* _TEXT_:

################

Schnell wurde eine Erweiterung notwendig, eine Abfüllanlage angeschafft, das Zwei-Kessel-Sudhaus ausgebaut. Billig war das Ganze nicht, Florian spricht von einer sechsstelligen Investition. Doch es hat sich gelohnt.

Erfolreiche  Brauer-Brüder:  Martin und Florian Erlinger

Im Sudhaus finden auch die wichtigsten Schritte vom Wasser zum Bier statt getreu der Volksweisheit:  „Auch Wasser wird zum edlen Tropfen, mischt man es mit Malz und Hopfen.“ Das Wasser – 12 bis 15 Liter pro Liter Bier – kommt vom eigenen Hof wie auch der Hopfen. Und die Holzkisten für die Flaschen werden selbst hergestellt – in Handarbeit. Auch energetisch soll der Hof zu 100 Prozent autark werden, dank Photovoltaik.

################

* _DATENAUSZUG_:
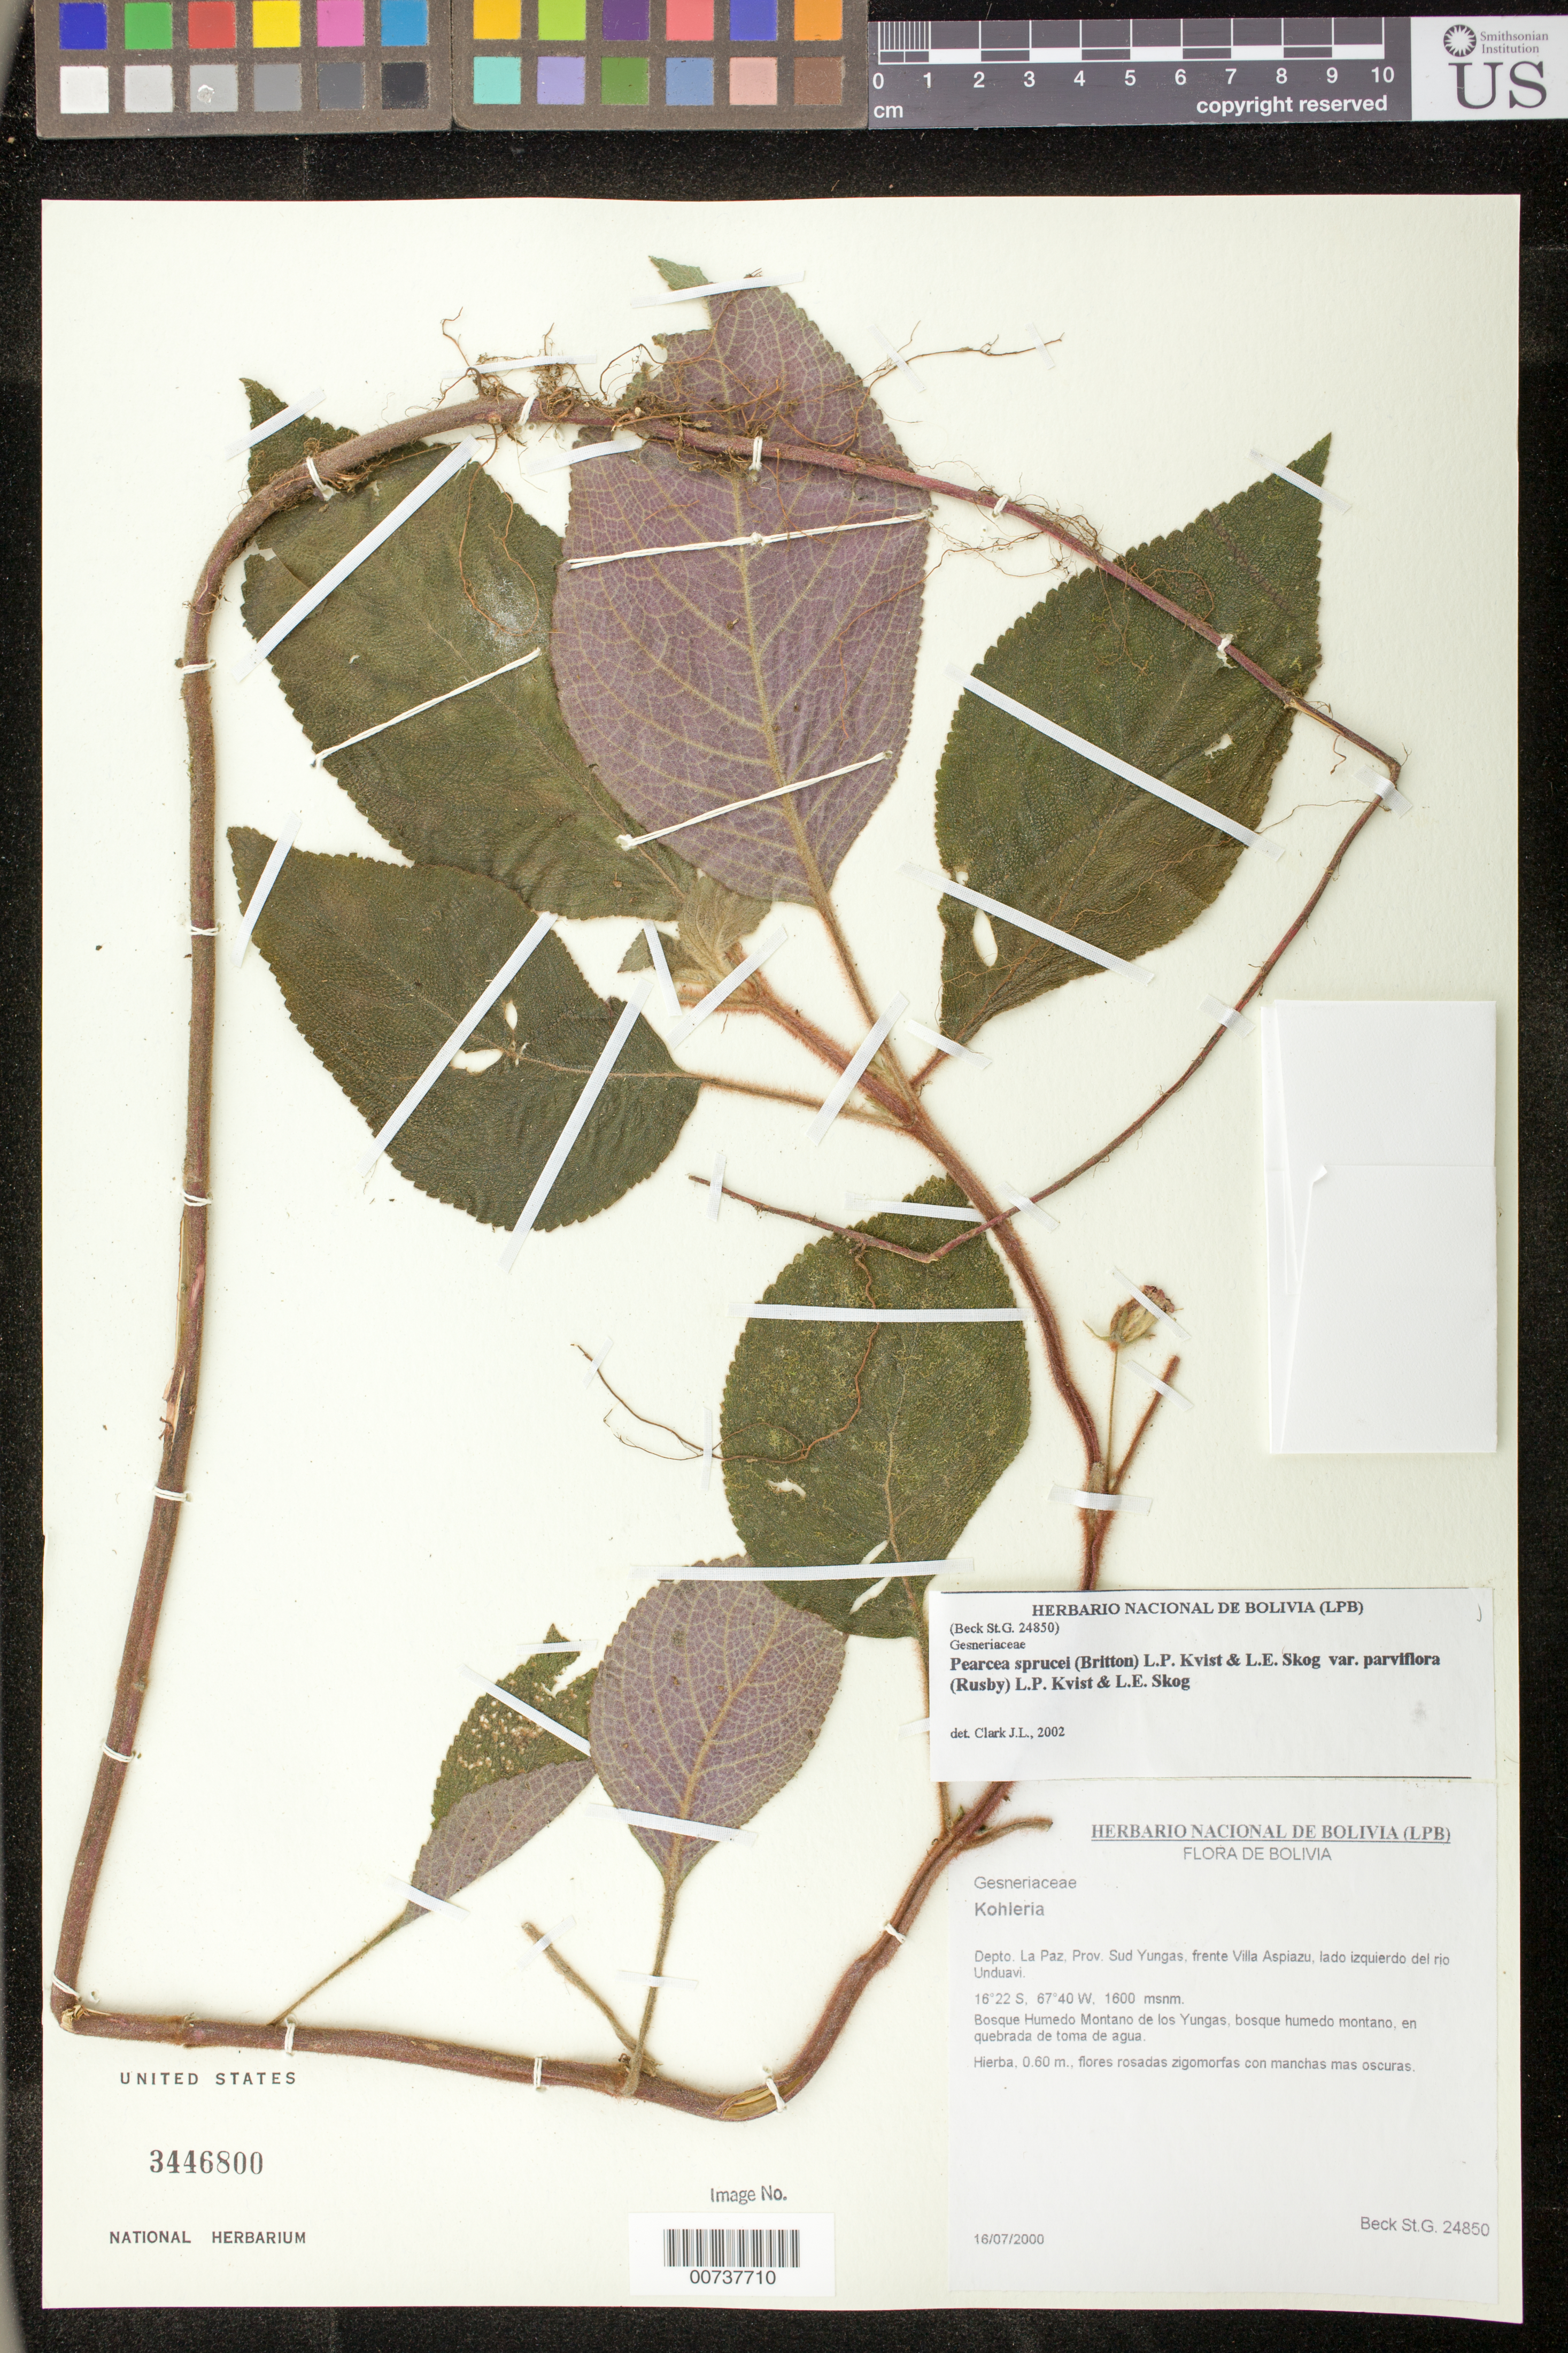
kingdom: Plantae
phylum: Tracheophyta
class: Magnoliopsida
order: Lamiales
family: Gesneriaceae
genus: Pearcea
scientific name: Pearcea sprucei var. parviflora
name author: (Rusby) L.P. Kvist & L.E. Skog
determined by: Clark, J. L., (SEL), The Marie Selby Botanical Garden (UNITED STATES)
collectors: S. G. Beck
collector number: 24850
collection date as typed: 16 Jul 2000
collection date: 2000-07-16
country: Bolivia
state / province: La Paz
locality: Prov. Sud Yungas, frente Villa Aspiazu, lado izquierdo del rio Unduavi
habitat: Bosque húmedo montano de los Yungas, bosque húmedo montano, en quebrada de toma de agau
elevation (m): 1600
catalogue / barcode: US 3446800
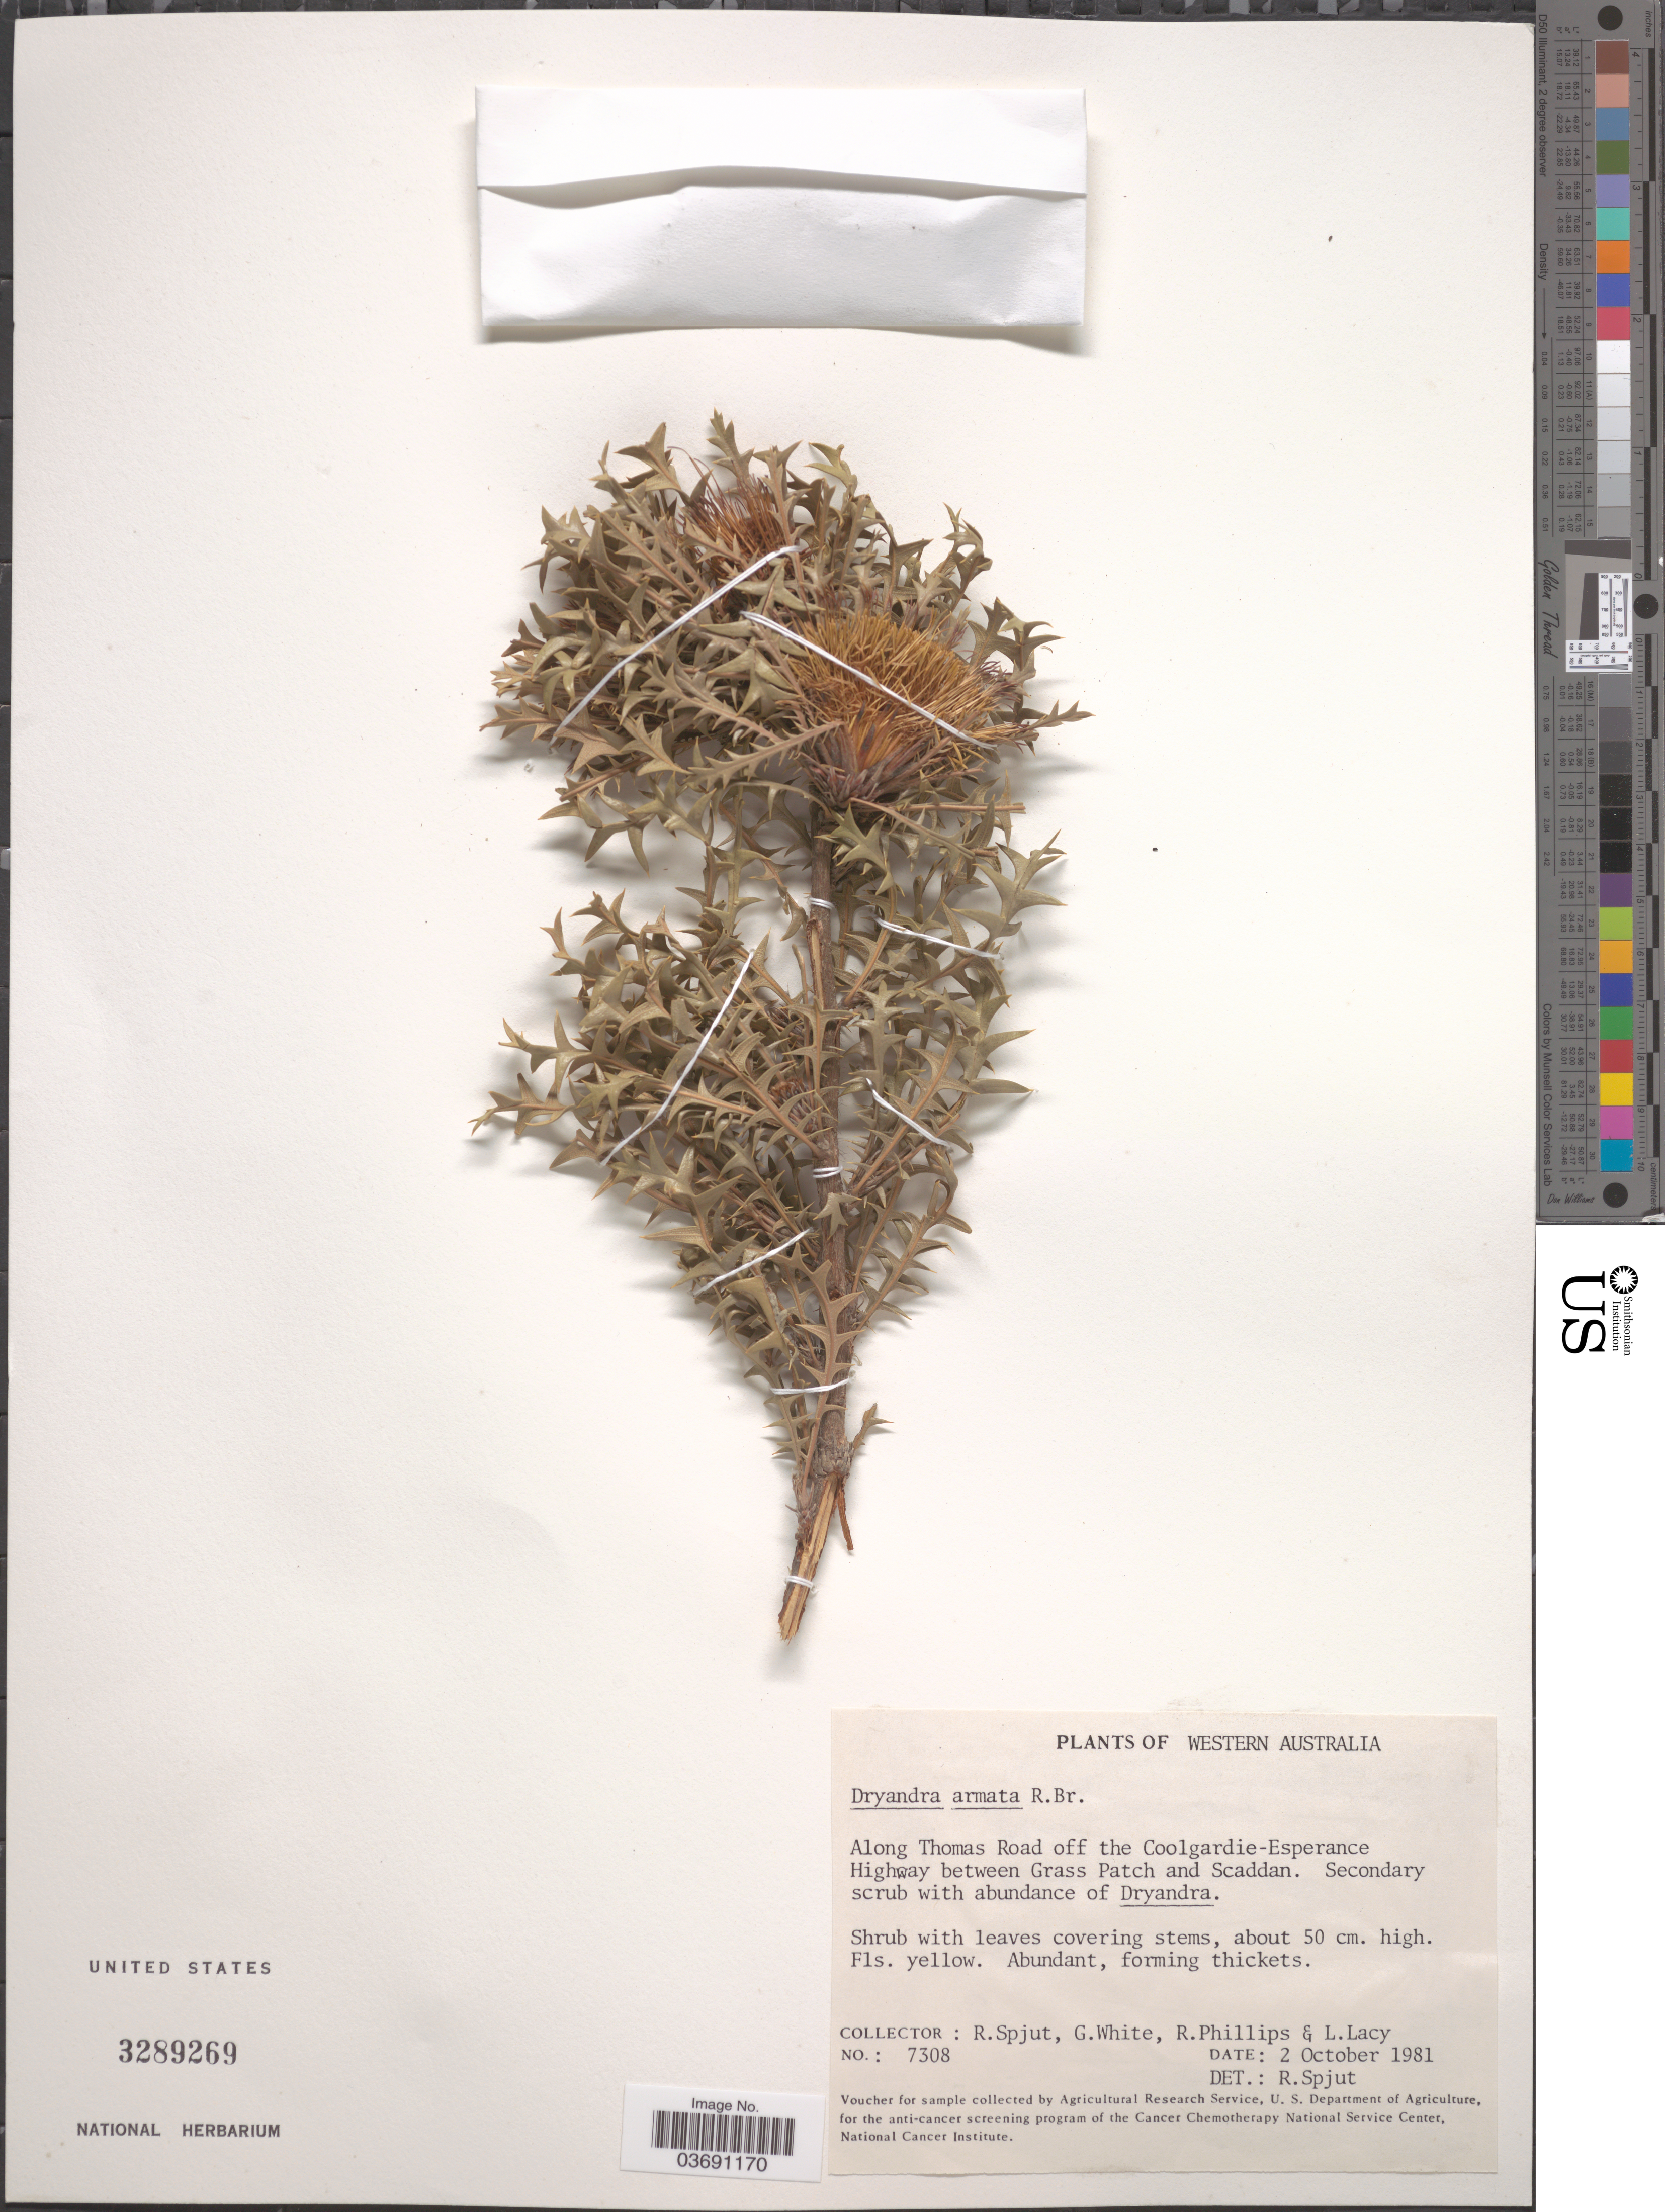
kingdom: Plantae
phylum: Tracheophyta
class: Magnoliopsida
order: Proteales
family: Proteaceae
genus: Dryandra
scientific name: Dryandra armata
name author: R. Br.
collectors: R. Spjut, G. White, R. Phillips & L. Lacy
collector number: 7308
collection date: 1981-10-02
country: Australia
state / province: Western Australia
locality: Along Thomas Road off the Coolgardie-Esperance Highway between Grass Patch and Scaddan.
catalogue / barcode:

################

* _AUFGABENTEILE_:
• A. Beantworten Sie anhand des Textes über die Brauerei folgende Fragen:
(i) In welcher Größenordnung lag die Investition nach Florians Angabe?
(ii) Wie viele Liter Wasser werden pro Liter Bier verwendet?
(iii) Wodurch soll der Hof energetisch zu 100 Prozent autark werden?
• B. Nennen Sie alle Zutaten, die in der zitierten Volksweisheit im Brauereitext vorkommen.

* _ANTWORTEN JE AUFGABE_:
• A.
(i) Sechsstellig
(ii) 12 bis 15 Liter
(iii) Durch Photovoltaik

• B. Wasser, Malz, Hopfen